Concern is growing in online chat rooms and news groups devoted to poker that sophisticated card-playing robots – known as “bots” in the nomenclature of the Web – are being used on commercial gambling sites. The premise underlying online poker is that all players are humans. But with the growing availability of free poker "bot" downloads, it is becoming difficult to detect whether a player is real or a possibly unbeatable bot.
Poker playing computer programs helps human players hone their skills, but now that researchers have made programs that claims they can beat any human player, are online poker sites under threat?
Well because there's no real way to tell a program from a person. Some players could enter programs, or poker bots, as people.
Ian Fellows of the University of California in San Diego (who make the Poker Bots) concludes "It wasn't until mid-2000, [when] an algorithm was developed, that [bots] could even come close to a competent player. But now online computer poker playing may become a thing of the past," said Fellows.

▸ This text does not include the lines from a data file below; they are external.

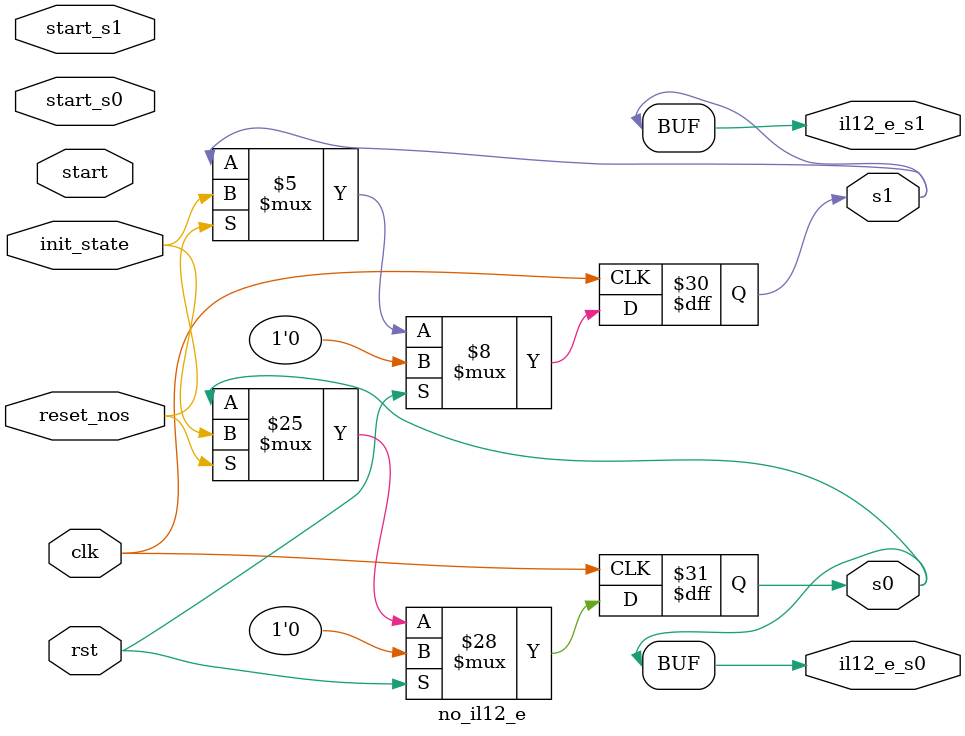
<source format=v>

module no_il12_e
(
  input clk,
  input start,
  input rst,
  input reset_nos,
  input start_s0,
  input start_s1,
  input init_state,
  output reg [1-1:0] s0,
  output reg [1-1:0] s1,
  output [1-1:0] il12_e_s0,
  output [1-1:0] il12_e_s1
);

  reg pass;

  always @(posedge clk) begin
    if(rst) begin
      s0 <= 1'd0;
      pass <= 1'b0;
    end else begin
      if(reset_nos) begin
        s0 <= init_state;
        pass <= 1;
      end else begin
        if(start_s0) begin
          if(pass) begin
            s0 <=  s0 ;
            pass <= 0;
          end else begin
            pass <= 1;
          end
        end 
      end
    end
  end


  always @(posedge clk) begin
    if(rst) begin
      s1 <= 1'd0;
    end else begin
      if(reset_nos) begin
        s1 <= init_state;
      end else begin
        if(start_s1) begin
          s1 <=  s1 ;
        end 
      end
    end
  end

  assign il12_e_s0 = s0;
  assign il12_e_s1 = s1;

endmodule

</source>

Fell Omen is based on an artificial intelligence algorithm called "fictious play." The algorithm enables bots to use imperfect information. Unlike chess, for instance, players do not know what cards are held by other players. (In chess, all information is known to both players.) Normal game-tree searches like those used by chess-playing bots cannot be used for poker. Fell Omen "is all based on decision trees that tell you at any point in the course of the game, What's the probability you should raise, call or fold? Then it generates a random number and goes with that action," said Fellows. That strategy is combined with randomness that prevents other bots from guessing its strategy.

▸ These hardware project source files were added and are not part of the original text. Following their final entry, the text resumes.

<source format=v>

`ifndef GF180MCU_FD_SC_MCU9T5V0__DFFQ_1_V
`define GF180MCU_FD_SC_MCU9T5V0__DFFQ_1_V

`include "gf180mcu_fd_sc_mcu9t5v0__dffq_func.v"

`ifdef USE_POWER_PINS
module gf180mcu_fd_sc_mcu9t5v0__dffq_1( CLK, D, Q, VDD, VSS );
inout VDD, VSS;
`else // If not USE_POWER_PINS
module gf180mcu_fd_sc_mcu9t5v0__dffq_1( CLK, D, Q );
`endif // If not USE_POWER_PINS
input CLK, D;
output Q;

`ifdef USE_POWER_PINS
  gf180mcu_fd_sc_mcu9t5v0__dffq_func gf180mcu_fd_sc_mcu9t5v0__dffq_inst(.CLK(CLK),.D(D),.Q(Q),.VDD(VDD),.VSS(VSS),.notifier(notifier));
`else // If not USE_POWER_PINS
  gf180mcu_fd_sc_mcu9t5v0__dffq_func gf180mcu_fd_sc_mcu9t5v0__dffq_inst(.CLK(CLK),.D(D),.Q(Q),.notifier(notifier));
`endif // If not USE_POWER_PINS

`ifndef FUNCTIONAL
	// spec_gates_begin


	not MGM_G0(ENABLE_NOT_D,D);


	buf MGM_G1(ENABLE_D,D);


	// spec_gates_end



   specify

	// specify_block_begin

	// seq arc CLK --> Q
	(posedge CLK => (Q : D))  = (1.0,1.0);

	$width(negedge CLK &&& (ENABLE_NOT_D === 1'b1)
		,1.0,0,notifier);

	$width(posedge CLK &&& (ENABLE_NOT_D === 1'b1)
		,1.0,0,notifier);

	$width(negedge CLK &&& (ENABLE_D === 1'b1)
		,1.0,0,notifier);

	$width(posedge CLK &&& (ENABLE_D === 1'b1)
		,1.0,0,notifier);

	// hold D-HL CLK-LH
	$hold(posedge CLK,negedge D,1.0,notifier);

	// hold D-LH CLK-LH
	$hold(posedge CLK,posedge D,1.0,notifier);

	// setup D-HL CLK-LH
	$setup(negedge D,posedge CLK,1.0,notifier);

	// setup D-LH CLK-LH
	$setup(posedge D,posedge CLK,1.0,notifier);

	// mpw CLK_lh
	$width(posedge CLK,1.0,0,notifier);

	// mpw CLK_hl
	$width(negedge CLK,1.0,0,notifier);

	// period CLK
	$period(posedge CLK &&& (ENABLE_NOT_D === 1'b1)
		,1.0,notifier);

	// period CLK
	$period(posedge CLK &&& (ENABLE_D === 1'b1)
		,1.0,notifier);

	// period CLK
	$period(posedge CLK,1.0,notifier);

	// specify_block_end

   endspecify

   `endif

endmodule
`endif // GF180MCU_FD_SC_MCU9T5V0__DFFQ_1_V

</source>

But skeptics argue the complexities of the game and the changing strategies ensure that creation of a program that can “read” opponents’ cards using screen scanning techniques and respond in real time is years away at best. They point to the handful of commercial products that claim to give online players significant advantage, which they deride are inadequate, as proof today's bots are no match for humans.

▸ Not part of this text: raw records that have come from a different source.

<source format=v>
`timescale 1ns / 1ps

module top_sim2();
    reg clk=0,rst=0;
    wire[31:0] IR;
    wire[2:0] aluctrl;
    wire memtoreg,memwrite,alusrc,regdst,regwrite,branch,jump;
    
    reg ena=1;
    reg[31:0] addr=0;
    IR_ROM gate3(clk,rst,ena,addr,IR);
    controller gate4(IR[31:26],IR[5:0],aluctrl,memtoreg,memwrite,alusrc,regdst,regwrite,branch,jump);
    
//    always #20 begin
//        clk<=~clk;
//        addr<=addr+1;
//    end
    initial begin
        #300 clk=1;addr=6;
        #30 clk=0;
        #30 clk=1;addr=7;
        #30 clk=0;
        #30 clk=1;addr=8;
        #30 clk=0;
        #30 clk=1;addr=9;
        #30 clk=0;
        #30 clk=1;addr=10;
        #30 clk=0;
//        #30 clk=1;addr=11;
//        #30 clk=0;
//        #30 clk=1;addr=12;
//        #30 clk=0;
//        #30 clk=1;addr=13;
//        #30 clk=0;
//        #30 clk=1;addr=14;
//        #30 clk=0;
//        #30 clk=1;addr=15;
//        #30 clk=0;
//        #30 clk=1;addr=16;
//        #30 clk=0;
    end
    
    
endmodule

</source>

“It is pretty much a certainty that bots are playing online,” said Gautam Rao, a 43-year-old Canadian poker pro who regularly plays three high-stakes Internet games simultaneously. “… What we don’t know is how strong they are.”
Widespread use of bots capable of beating your average player would pose a significant problem for the online poker sector, which has grown exponentially in recent years and is expected to top the $1 billion revenue mark this year. Without some way of verifying the identity – and humanity – of players, the business could be significantly undercut.